Eine weitere Dokumentation vom (aus Sicht dubioser Politiker und reicher Unternehmer) nervigsten Filmemacher der USA. Dieses Mal widmet er sich der vermeintlichen Wurzel allen Übels: dem Kapitalismus.
Heißt also bereits im Vorfeld: Wer in den sozialen Netzwerken oder sogar im realen Leben schon einmal den schmucken Dysphemismus "links-grün-versifft" genutzt hat, wird diesem Film mit hoher Wahrscheinlichkeit wenig bis nichts abgewinnen können.
Ich hingegen fühle mich in diesem Milieu wie zuhause und hatte mich auch schon sehr auf die hoffentlich bissige und scharfsinnige Auseinandersetzung mit diesem komplexen, schwer greifbaren Themenkomplex gefreut. Umso größer war die Enttäuschung zu Anfang des Films. Michael Moore zeigt zerstörte Familien, die im Zuge der Zwangsvollstreckung ihre Häuser verlieren. Mit Sicherheit ein trauriger Anblick, aber wenn er das am Kapitalismus kritisieren will, ist Moore ein noch größerer Träumer als ich. Denn wer seine Rechnungen nicht zahlt, muss mit den Konsequenzen leben. Dachte ich zumindest.

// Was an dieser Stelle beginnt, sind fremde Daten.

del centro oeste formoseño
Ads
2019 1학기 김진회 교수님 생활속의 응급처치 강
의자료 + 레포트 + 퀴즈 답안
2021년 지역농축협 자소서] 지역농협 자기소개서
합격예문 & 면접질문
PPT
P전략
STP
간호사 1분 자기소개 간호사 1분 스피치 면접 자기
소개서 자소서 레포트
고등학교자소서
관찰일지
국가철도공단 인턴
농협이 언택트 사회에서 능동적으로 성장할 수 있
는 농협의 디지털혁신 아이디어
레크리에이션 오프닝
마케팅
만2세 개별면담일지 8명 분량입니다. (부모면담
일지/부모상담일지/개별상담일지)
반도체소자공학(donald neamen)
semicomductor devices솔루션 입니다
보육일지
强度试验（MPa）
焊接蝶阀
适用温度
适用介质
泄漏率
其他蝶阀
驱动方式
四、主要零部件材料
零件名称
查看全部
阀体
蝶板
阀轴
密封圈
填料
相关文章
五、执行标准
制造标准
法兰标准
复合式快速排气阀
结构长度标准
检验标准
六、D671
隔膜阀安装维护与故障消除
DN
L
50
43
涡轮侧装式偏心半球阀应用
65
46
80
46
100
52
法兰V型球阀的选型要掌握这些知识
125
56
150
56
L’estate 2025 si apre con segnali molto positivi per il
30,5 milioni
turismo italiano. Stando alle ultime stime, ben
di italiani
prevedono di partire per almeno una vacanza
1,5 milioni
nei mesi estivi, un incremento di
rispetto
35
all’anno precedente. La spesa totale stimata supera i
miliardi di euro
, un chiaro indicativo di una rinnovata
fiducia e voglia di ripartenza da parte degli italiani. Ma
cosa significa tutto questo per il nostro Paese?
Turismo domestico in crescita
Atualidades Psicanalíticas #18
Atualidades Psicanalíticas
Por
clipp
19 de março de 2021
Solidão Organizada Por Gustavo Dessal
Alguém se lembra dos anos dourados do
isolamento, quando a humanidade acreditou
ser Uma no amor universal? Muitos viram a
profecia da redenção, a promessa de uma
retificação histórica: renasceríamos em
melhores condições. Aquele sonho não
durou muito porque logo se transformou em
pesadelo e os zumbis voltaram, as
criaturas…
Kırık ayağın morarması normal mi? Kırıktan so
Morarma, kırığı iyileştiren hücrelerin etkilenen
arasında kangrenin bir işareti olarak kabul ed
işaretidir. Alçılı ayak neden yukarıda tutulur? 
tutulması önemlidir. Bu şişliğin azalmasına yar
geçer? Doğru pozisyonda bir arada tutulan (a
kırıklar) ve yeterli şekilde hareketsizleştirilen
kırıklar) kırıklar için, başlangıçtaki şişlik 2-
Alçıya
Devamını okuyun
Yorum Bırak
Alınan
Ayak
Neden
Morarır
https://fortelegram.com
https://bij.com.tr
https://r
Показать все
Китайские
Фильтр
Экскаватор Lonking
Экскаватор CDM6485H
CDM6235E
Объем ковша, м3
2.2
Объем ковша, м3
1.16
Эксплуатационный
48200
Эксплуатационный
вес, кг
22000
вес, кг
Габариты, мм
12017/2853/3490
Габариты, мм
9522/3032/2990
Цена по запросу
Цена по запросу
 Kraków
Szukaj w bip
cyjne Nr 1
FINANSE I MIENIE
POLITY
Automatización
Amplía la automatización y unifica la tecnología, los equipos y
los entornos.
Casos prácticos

In den folgenden zwei Stunden beleuchtet er die Hintergründe, die zu den anfänglich gezeigten Zwangsräumungen geführt haben. Wenn "die Wall Street" (ich sträube mich gewöhnlich gegen Verallgemeinerungen, aber bei diesen Verbrecher mache ich eine Ausnahme) den Menschen hinterlistige Refinanzierungen andreht, um ihnen durch undurchsichtige, horrende Zinssätze später ihr Haus zu stehlen, ist Moores Mafia-Vergleich da mehr als passend. Das war jetzt noch nichts gänzlich neues. Aber die geschichtliche Verknüpfung mit der Amtszeit Ronald Reagans wirft ein neues Licht auf den Sachverhalt.
Die vielleicht größte Leistung des Films, sowohl für amerikanische, als auch internationale Zuschauer, findet aber erst in den letzten 20 Minuten des Films statt, als der Kreis wieder geschlossen wird und die Handlungsstränge zum Ende geführt werden. Denn gerade als deutscher Zuschauer muss man diese Ereignisse vor dem Hintergrund betrachten, dass die USA nicht einmal ein ansatzweise funktionierendes Sozialsystem haben. Die Entstehung dieser Diskrepanz zwischen Europa und den USA liegt mehr als 70 Jahre zurück, als am Ende des zweiten Weltkrieges die Verfassungen von Deutschland, Italien und Japan neu geschrieben wurden. Durch den frühen Tod Franklin D. Roosevelts konnte dieser solche Reformen nicht mehr in seinem eigenen Land umsetzen, weshalb bspw. das Recht auf eine Wohnung, auf Grundversorgung, auf Rente (ok, das ist momentan auch problematisch) oder auf die Bildung von Gewerkschaften Selbstverständlichkeiten bei uns sind, aber nicht in den USA.
Der Film hat bei mir erreicht, dass ich unser Grundgesetzt jetzt noch mehr zu schätzen weiß, als ich es ohnehin schon getan habe - und zwar auch als Geschenk der USA an uns. Vielleicht können wir ihnen beim Aufbau eines Sozialstaats ebenfalls helfen, um ihre Großzügigkeit nach dem zweiten Weltkrieg zu erwidern. Aber durch die aktuellen Präsidentschaftsvorwahlen scheinen die amerikanischen Wähler alles zerstören zu wollen (und das ist noch nicht sehr viel), was Obama aufgebaut hat, was Journalisten und Filmemacher wie Michael Moore offengelegt haben und wofür die amerikanischen Arbeiter gekämpft haben.